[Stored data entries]

====

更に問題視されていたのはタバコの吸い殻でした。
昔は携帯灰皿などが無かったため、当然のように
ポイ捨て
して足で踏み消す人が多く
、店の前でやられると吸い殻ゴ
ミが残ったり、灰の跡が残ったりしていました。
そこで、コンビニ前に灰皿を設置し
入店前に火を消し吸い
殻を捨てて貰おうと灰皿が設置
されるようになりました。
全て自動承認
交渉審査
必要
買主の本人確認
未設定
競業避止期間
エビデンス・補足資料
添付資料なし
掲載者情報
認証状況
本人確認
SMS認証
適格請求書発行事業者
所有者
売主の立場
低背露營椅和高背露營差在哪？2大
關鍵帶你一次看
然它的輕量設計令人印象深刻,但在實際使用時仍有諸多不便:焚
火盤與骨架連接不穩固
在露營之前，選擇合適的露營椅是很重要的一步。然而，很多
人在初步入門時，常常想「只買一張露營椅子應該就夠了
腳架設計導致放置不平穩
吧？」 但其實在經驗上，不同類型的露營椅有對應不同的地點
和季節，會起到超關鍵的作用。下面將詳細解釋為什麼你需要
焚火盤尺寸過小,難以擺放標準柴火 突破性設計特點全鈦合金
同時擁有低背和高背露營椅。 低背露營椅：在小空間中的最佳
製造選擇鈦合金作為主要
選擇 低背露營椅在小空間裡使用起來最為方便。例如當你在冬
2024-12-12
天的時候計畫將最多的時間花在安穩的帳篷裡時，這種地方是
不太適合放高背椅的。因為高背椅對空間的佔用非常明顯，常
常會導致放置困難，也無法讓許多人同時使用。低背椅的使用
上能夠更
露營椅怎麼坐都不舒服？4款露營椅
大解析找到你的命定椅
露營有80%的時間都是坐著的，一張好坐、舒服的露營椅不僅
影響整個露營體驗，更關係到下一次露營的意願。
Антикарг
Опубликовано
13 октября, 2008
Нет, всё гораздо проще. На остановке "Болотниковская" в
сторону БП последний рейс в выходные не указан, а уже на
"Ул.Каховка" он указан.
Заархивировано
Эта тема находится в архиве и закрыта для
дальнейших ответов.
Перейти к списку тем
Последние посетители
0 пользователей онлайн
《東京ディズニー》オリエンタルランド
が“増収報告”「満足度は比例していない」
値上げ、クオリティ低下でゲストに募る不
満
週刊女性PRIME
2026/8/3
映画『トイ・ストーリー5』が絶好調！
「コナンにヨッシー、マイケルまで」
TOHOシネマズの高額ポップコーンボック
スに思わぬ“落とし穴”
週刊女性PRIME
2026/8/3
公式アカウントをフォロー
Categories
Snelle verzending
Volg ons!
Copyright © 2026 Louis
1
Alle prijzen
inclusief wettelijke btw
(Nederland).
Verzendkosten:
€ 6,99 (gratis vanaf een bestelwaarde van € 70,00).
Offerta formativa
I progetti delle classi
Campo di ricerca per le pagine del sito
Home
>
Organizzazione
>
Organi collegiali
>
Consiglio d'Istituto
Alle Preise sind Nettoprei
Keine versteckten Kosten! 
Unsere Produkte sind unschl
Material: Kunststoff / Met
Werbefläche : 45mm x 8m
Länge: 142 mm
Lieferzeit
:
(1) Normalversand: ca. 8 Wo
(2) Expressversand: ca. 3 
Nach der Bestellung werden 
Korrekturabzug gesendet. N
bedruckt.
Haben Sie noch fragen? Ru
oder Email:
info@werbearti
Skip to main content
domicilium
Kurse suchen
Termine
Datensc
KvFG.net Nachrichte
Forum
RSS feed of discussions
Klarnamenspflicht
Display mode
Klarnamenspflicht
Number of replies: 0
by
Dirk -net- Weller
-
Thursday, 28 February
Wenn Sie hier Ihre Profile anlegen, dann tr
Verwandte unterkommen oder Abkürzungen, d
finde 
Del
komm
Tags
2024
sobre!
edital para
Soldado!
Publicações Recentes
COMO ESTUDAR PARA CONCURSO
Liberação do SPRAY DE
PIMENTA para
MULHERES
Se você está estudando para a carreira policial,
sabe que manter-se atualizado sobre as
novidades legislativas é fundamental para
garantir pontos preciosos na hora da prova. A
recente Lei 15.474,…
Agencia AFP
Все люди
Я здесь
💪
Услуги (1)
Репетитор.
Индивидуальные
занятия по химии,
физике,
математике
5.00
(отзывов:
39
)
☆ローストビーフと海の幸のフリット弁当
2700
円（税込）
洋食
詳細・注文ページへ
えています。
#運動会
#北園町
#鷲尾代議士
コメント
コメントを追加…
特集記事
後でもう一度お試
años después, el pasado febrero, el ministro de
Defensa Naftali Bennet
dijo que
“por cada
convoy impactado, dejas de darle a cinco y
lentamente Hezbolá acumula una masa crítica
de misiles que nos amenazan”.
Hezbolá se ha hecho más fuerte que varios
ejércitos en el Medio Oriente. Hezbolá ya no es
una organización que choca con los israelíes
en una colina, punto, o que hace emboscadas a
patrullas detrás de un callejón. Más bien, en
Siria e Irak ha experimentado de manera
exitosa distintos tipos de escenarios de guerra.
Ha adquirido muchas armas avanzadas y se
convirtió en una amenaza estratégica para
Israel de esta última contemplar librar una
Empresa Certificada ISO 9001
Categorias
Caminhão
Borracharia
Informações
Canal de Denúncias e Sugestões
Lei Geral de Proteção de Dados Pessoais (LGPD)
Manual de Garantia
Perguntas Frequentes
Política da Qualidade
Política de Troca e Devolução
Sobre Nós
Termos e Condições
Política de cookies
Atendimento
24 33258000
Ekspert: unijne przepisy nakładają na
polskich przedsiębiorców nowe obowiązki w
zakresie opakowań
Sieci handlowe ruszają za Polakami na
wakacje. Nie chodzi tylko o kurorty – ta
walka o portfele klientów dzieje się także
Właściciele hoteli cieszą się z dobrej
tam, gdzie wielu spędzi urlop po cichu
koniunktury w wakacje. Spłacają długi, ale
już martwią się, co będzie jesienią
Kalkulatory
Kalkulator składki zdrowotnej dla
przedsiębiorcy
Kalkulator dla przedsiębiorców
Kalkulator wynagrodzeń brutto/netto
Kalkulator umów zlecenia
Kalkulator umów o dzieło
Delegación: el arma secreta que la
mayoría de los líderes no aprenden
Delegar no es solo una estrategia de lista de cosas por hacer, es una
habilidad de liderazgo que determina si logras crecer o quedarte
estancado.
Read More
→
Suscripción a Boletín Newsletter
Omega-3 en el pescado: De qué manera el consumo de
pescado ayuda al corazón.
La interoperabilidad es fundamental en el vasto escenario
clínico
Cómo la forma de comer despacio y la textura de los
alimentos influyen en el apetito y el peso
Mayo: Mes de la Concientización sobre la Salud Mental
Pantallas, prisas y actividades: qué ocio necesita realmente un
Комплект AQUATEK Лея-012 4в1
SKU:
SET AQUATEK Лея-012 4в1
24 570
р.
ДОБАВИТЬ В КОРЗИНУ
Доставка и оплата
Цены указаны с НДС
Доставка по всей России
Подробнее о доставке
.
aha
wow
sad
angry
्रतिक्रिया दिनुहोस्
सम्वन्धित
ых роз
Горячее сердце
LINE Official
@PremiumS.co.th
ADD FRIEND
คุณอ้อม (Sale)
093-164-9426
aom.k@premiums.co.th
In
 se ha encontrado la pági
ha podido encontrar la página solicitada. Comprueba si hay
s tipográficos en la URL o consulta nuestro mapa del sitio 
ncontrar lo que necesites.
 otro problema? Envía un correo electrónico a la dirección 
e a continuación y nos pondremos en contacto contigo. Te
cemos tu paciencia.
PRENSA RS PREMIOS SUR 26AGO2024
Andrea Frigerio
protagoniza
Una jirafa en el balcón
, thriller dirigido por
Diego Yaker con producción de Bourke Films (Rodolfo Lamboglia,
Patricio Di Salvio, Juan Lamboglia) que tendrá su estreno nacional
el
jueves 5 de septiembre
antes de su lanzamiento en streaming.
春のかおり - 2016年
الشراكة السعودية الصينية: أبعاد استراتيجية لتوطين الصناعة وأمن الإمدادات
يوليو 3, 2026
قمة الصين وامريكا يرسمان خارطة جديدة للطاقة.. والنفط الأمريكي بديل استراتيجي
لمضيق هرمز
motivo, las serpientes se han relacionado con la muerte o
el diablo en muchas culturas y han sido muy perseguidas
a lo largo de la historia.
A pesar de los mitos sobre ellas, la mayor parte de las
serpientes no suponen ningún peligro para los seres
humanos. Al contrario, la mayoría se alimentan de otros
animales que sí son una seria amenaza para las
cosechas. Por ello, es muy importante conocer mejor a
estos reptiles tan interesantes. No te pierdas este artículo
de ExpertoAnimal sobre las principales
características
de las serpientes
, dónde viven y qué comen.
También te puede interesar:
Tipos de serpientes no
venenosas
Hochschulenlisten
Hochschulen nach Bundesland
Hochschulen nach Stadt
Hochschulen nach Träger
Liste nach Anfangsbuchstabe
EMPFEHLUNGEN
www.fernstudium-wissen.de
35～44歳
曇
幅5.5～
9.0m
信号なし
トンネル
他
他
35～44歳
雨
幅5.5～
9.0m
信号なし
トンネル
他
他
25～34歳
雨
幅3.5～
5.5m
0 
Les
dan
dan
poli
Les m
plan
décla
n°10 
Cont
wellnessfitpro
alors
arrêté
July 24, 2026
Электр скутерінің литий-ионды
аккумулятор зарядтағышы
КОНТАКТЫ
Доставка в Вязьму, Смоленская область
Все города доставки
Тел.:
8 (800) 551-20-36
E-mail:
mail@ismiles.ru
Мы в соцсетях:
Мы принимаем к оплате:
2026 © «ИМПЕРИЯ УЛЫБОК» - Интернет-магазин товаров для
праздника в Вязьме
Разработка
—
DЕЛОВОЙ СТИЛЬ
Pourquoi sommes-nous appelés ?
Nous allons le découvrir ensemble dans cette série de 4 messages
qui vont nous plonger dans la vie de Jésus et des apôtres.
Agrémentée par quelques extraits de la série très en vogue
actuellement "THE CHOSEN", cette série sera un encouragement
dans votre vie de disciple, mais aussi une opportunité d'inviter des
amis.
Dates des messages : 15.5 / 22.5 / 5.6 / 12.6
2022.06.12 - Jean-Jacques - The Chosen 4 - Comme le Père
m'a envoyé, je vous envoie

====

** What is needed **
Return, unchanged, the run of lines above that opens with the line containing "Горячее сердце" and closes with the line containing "animales que sí". Include both.

** Result for this task **
Горячее сердце
LINE Official
@PremiumS.co.th
ADD FRIEND
คุณอ้อม (Sale)
093-164-9426
aom.k@premiums.co.th
In
 se ha encontrado la pági
ha podido encontrar la página solicitada. Comprueba si hay
s tipográficos en la URL o consulta nuestro mapa del sitio 
ncontrar lo que necesites.
 otro problema? Envía un correo electrónico a la dirección 
e a continuación y nos pondremos en contacto contigo. Te
cemos tu paciencia.
PRENSA RS PREMIOS SUR 26AGO2024
Andrea Frigerio
protagoniza
Una jirafa en el balcón
, thriller dirigido por
Diego Yaker con producción de Bourke Films (Rodolfo Lamboglia,
Patricio Di Salvio, Juan Lamboglia) que tendrá su estreno nacional
el
jueves 5 de septiembre
antes de su lanzamiento en streaming.
春のかおり - 2016年
الشراكة السعودية الصينية: أبعاد استراتيجية لتوطين الصناعة وأمن الإمدادات
يوليو 3, 2026
قمة الصين وامريكا يرسمان خارطة جديدة للطاقة.. والنفط الأمريكي بديل استراتيجي
لمضيق هرمز
motivo, las serpientes se han relacionado con la muerte o
el diablo en muchas culturas y han sido muy perseguidas
a lo largo de la historia.
A pesar de los mitos sobre ellas, la mayor parte de las
serpientes no suponen ningún peligro para los seres
humanos. Al contrario, la mayoría se alimentan de otros
animales que sí son una seria amenaza para las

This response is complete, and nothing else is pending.